Listed Building – Grade II*
- Official name: Chesworth House
- Designated: 22 September 1959
- Reference no.: 1027063

= Chesworth House =

Tudor manor house in West Sussex, England

Chesworth House is a former Tudor manor house, located a mile south of Horsham, West Sussex, England.

The original Manor house became a farmhouse and has been extended several times. Part of the building is constructed of brick-clad timber framing, part of brick and part of stone rubble. It is a Grade II* listed building, so designated on account of its architectural interest and its historical association with three queens of England.

==History==
The manor of Chesworth originally belonged to an English family, probably killed at the Battle of Hastings in 1066. It was then taken over by the de Braose family. Edward II apparently stayed at Chesworth in 1324.
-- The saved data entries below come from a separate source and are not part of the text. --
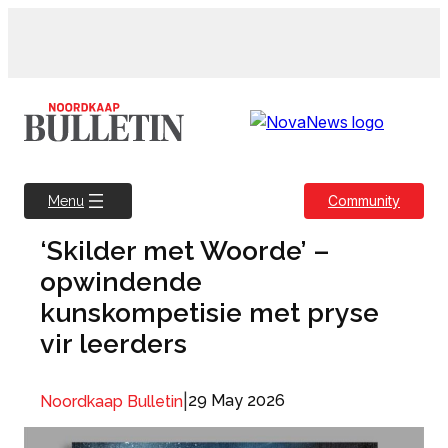
Skip
to
content
Community
Menu
‘Skilder met Woorde’ –
opwindende
kunskompetisie met pryse
vir leerders
|
29 May 2026
Noordkaap Bulletin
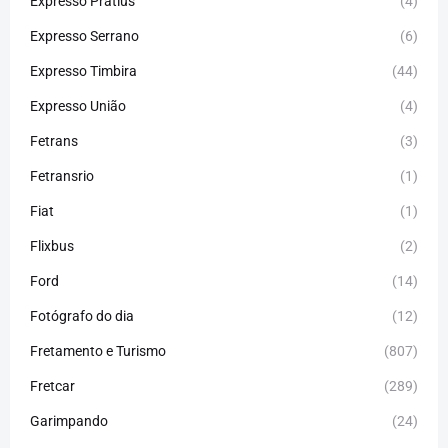
Expresso Pratius
(4)
Expresso Serrano
(6)
Expresso Timbira
(44)
Expresso União
(4)
Fetrans
(3)
Fetransrio
(1)
Fiat
(1)
Flixbus
(2)
Ford
(14)
Fotógrafo do dia
(12)
Fretamento e Turismo
(807)
Fretcar
(289)
Garimpando
(24)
After this it was held by the Mowbray and Howard Dukes of Norfolk. The second and third Howard Dukes substantially rebuilt the house in the late 15th and early 16th centuries; the remodeled Chesworth was large and grand enough to accommodate Henry VIII and his retinue on 24 July 1519 during his summer progress. Queen Catherine Howard spent her childhood at Chesworth under the tutelage of her grandmother Agnes, dowager Duchess of Norfolk, before being sent to court and subsequently attracting the eye of King Henry, and the house was searched as part of the investigation into her (mis)conduct before becoming queen. Thomas Howard, 4th Duke of Norfolk, was arrested at Chesworth; he was executed for high treason in 1572 after which the Crown took ownership of the estate.

Chesworth House was then occupied by various tenants, including the Bishop of Chichester (1577–82) and the Caryll family (c. 1586–1660). Queen Henrietta Maria lived there from 1660 to 1661 and Catherine of Braganza from 1674 until 1699.

The manor was later owned by the Eversfield family. In 1928 the house was bought by a Captain C. R. Cook who extended it and relaid the moated gardens, incorporating part of the river Arun which runs through the grounds. Subsequent owners included the theatrical agent Laurence Evans and the barrister Eben Hamilton.

In 2012 Chesworth House was put on sale for offers over £7 million. In 2018 the house was again offered for sale at an offer price of £6 million.

The Tudor history of the house and its connection with the Howards was the subject of a recent article in the Sixteenth Century Journal.